Marty Makary – Makary is a physician at Johns Hopkins Hospital in Baltimore who raised concerns about a number of public health issues during the COVID-19 pandemic. He touted the protection received from natural immunity and opposed COVID vaccine mandates. Makary is also an adviser at the Washington conservative healthcare think tank Paragon Health Institute.

Casey Means – Means, 37, is a physician and adviser to Robert F. Kennedy Jr. who is pushing for an overhaul of the U.S. health and food systems. Means is a co-founder of the health tech company Levels, which connects an app to continuous glucose monitors.

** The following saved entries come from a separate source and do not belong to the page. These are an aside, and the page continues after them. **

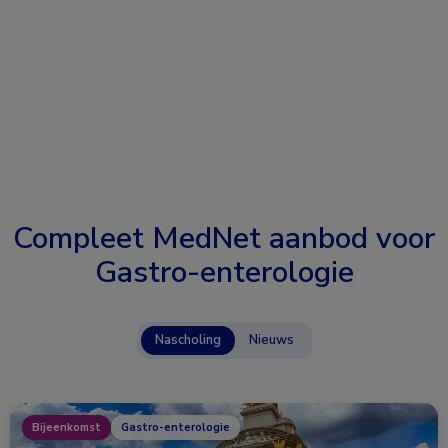
Compleet MedNet aanbod voor
Gastro-enterologie
Nascholing
Nieuws
Bijeenkomst
Gastro-enterologie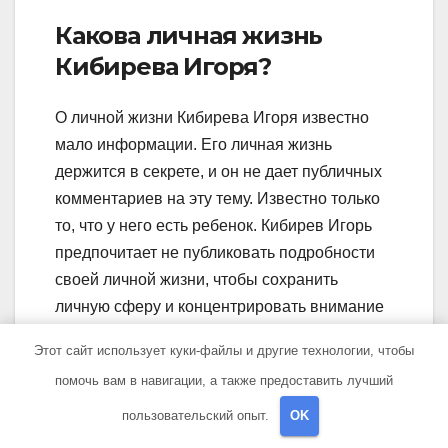
Какова личная жизнь
Кибирева Игоря?
О личной жизни Кибирева Игоря известно
мало информации. Его личная жизнь
держится в секрете, и он не дает публичных
комментариев на эту тему. Известно только
то, что у него есть ребенок. Кибирев Игорь
предпочитает не публиковать подробности
своей личной жизни, чтобы сохранить
личную сферу и концентрировать внимание
на своей музыкальной карьере.
Этот сайт использует куки-файлы и другие технологии, чтобы
Какие песни известны у
помочь вам в навигации, а также предоставить лучший
Кибирева Игоря?
пользовательский опыт.
OK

CENTERS FOR MEDICARE AND MEDICAID SERVICES ADMINISTRATOR

Michael Burgess – Burgess, 73, is a former obstetrician gynecologist whose 20 years as a Texas Republican congressman is set to end this year. He has chaired the Health Care Task Force on the House’s Budget Committee and served in the Health, Energy, and Oversight and Investigations subcommittees of the House Committee on Energy and Commerce. Burgess said if Trump wanted him to take on the role, he would.

Joe Grogan – Grogan, 52, served as assistant and Director of the Domestic Policy Council in Trump’s first administration, and was a member of the White House’s COVID-19 task force. He chairs the board of the Paragon Health institute.

Brad Smith – Smith served as deputy administrator of CMS as well as director of the Center for Medicare and Medicaid Innovation during the first Trump administration. He has since founded and served as CEO of Nashville healthcare investment firm Russell Street Ventures.

Karoline Leavitt, a spokesperson for the Trump-Vance transition team, said decisions on who will serve in Trump’s second administration will be announced when they are made.

The other potential candidates did not respond to requests for comment.